Goethe’nin bu sözü yankılanıp duruyor kulaklarımda
Dünya hassas kalpler için bir cehennem.
Tv8’de her hafta ilgiyle izlediğim Kırmızı Oda, dizi olmasının yanı sıra sarsarak farkındalık uyandırması adına çok başarılı bir iş.
Sadece dizi senaryosu deyip geçemediğim, Psikiyatrist Dr. Gülseren Budayıcıoğlu’nun seansa gelen hastalarının gerçek hikâyeleri. O kadar gerçek ki geçen gün Bursa’da yaşanan bir intihar bir kez daha insanın en büyük düşmanı yine insandır dedirten türden. Senaryo değil gerçeğin ta kendisi.
Baş asistan Dr. Mustafa Yalçın 35 yaşındaydı. Karlı soğuk bir günde yatırdı bedenini bembeyaz karların üzerine.

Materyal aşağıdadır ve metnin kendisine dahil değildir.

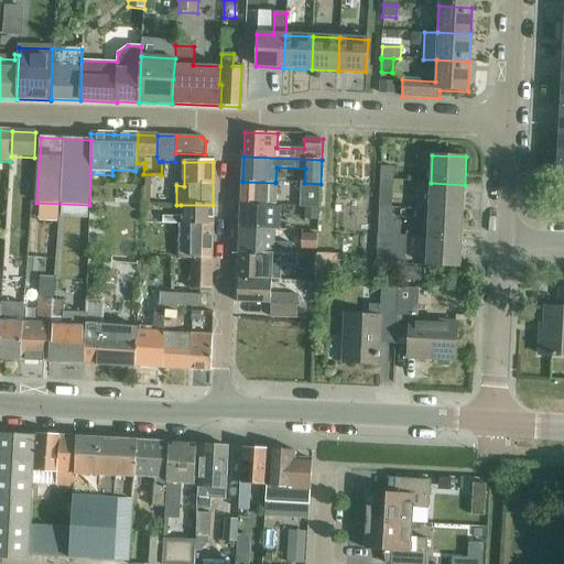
[(381,167),(381,180),(393,181),(393,167),(381,167)]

Artık yaşamaktan tat almıyorum yazılı bir mektupla el salladı arkasında kalan acılı yakınlarına…
Yakışıklı, parlak kariyerli, paralı biriydi üstelik. Bunlara sahip olmak dünya nüfusunun en az %75-80’inin hayaliyken o bütün bunlara dakikalar içinde veda etti. Koluna bağladığı ilaçlı serum ile onu sona götürecek sürecin her bir anını bilerek hem de…
Arkasından kocaman kocaman prof.lar “depresyondaymış, keşke yardım alsaydı. Belki kurtulurdu.” dediler. Yine fatura mağdura kesildi yani.